#### Passage provided

Dinner last night was incredible. In fact, I’d call it the highlight of the stay so far. I’ve got a massage in one spa and a facial in the other spa in an hour, so I’m reserving judgement. The meal plan is mandatory when booking and the menu is set, no options. I am not complaining either because everything and I mean, everything was fantastic. It started with a house margarita which was good but followed by the better tropical cosmo (don’t ask, I have no idea – it was mangoey and fruity and delicious). Appetizer was a chicken sope (which is like a corn meal disk or really thick tortilla with tender spiced chicken on it), then a chicken dumpling soup that was like Mexican won-ton soup, and finally an incredible beef tenderloin on a pillow of deep fried mashed potatoes. Dessert was a lemon-berry parfait.

########
#### Dataset excerpt

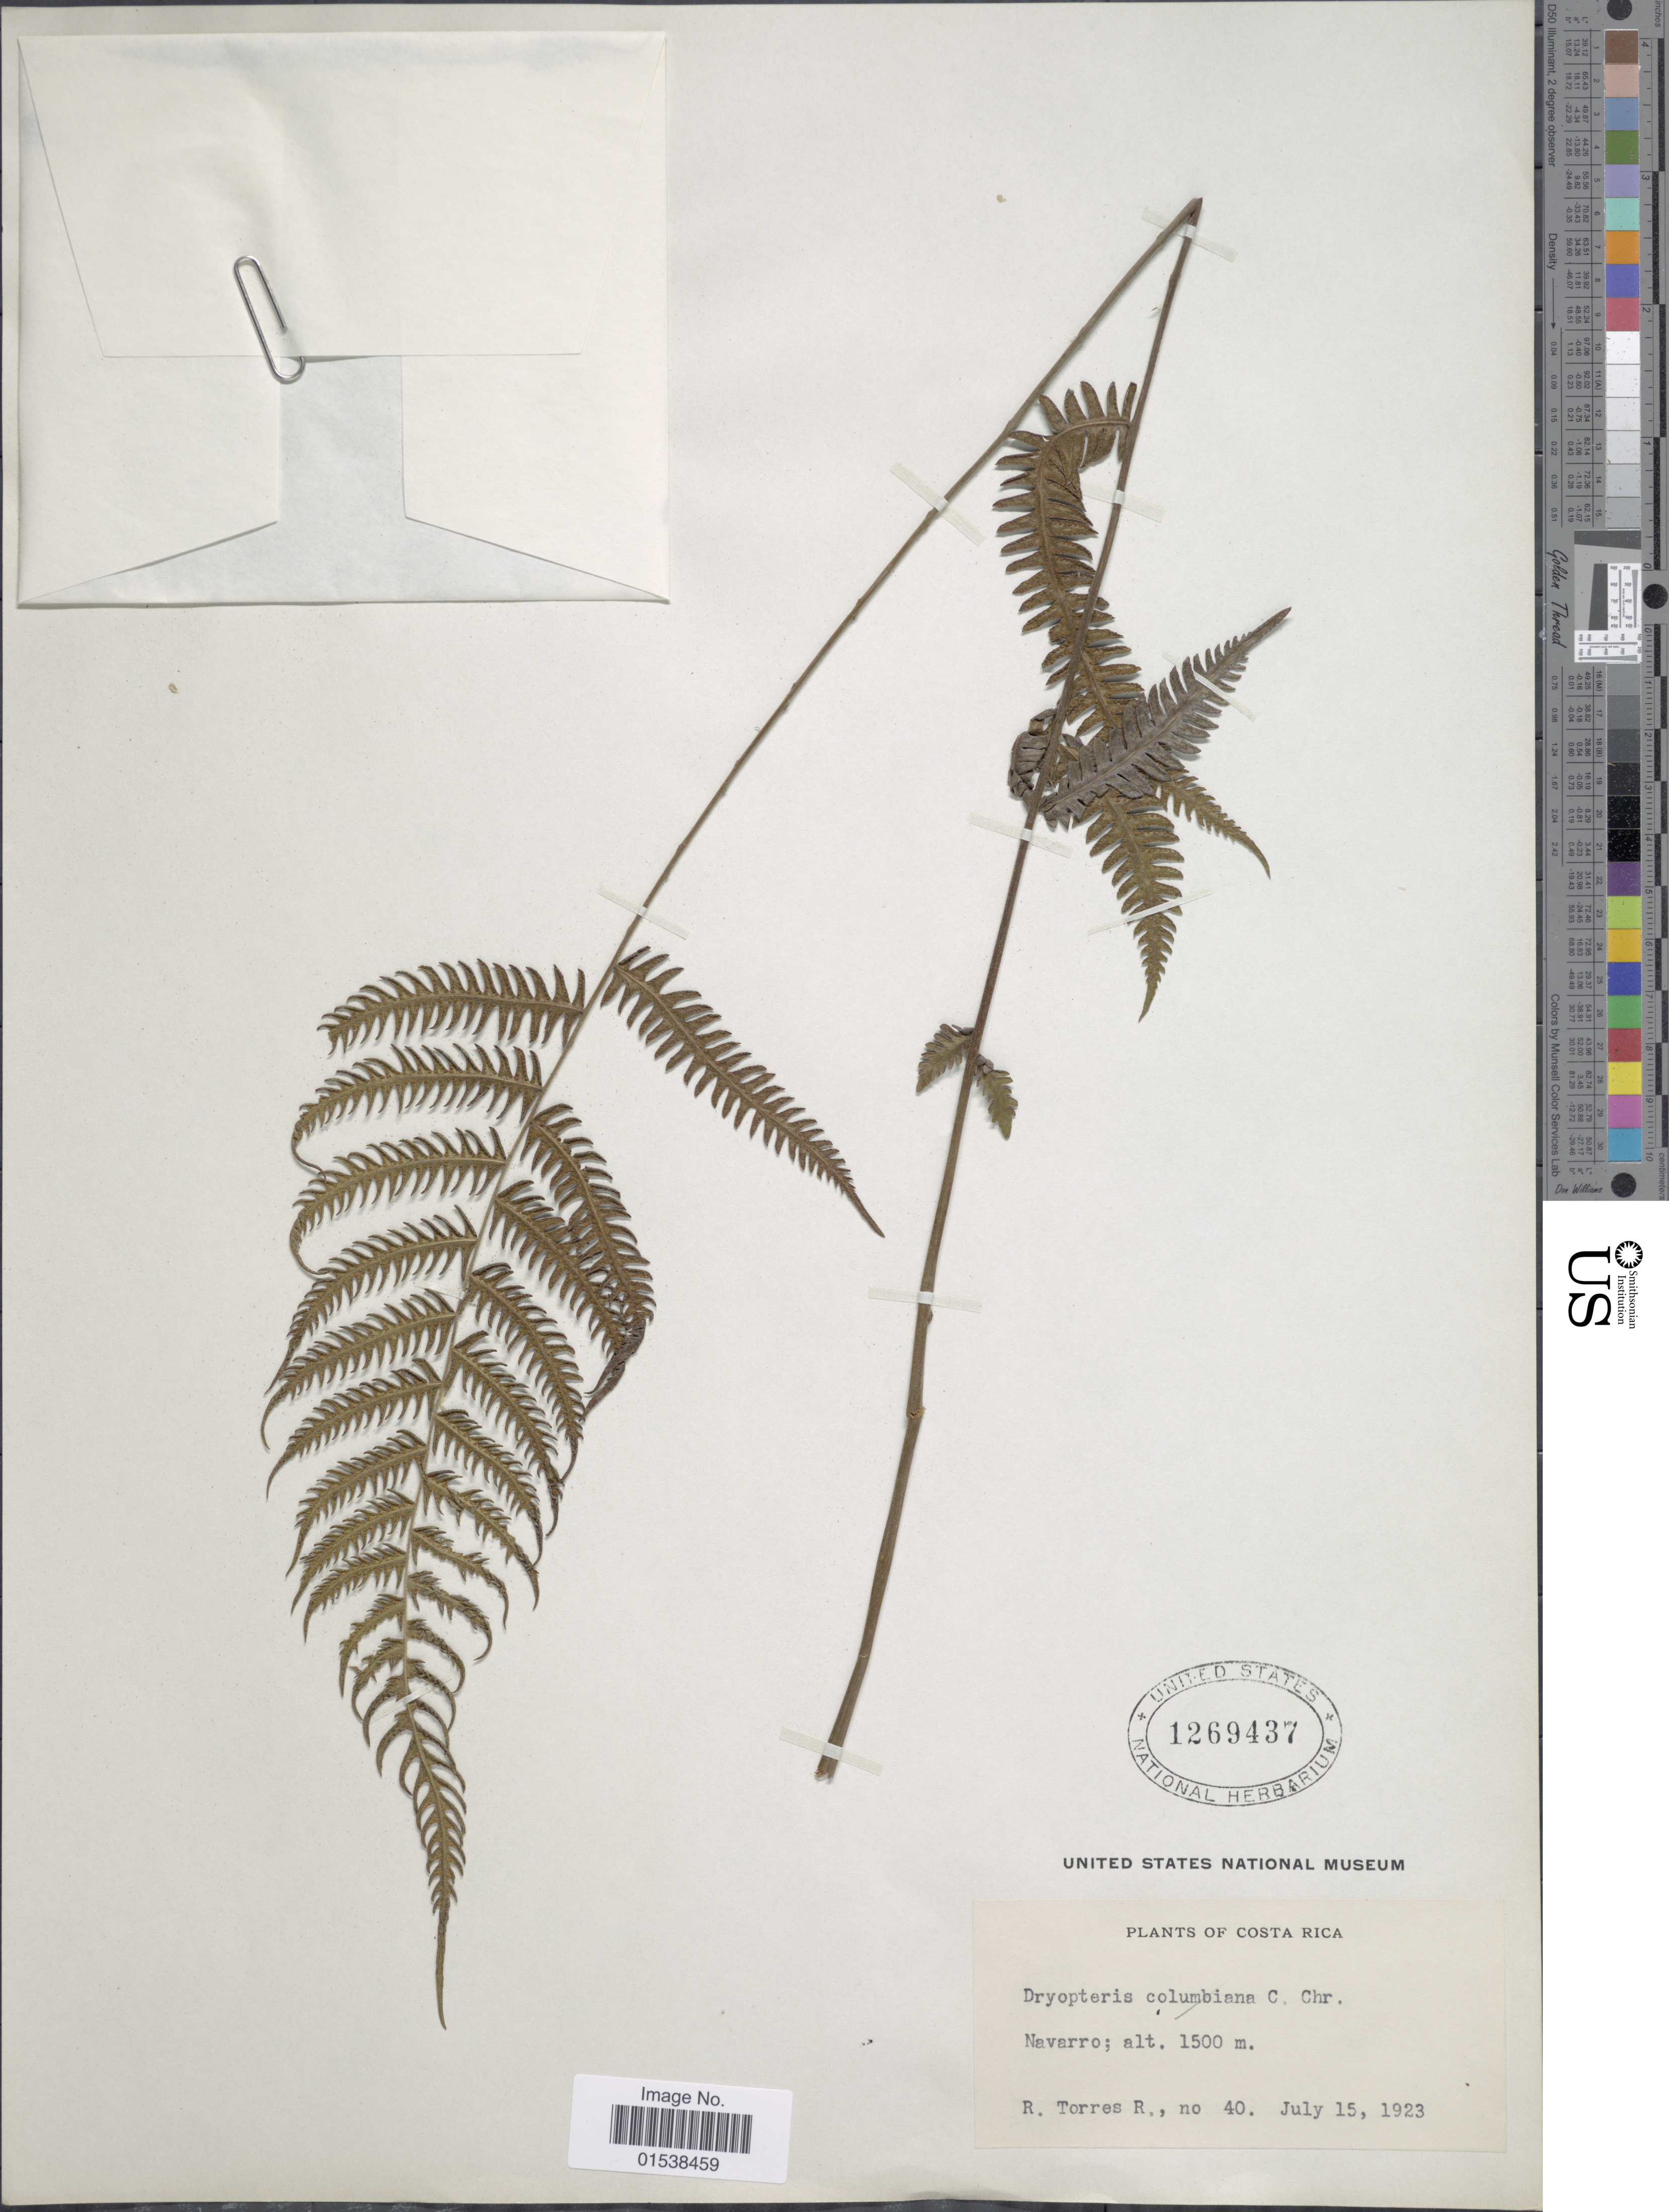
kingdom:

########

# [Task A]
Please repeat the stretch of the dinner passage from "Dinner last night" through "a lemon-berry parfait.", word for word.
# [Task B]
According to the dinner passage, what was served for dessert?
Rely on the dinner passage alone, not on the lines.

# [Reply A]
Dinner last night was incredible. In fact, I’d call it the highlight of the stay so far. I’ve got a massage in one spa and a facial in the other spa in an hour, so I’m reserving judgement. The meal plan is mandatory when booking and the menu is set, no options. I am not complaining either because everything and I mean, everything was fantastic. It started with a house margarita which was good but followed by the better tropical cosmo (don’t ask, I have no idea – it was mangoey and fruity and delicious). Appetizer was a chicken sope (which is like a corn meal disk or really thick tortilla with tender spiced chicken on it), then a chicken dumpling soup that was like Mexican won-ton soup, and finally an incredible beef tenderloin on a pillow of deep fried mashed potatoes. Dessert was a lemon-berry parfait.

# [Reply B]
A lemon-berry parfait.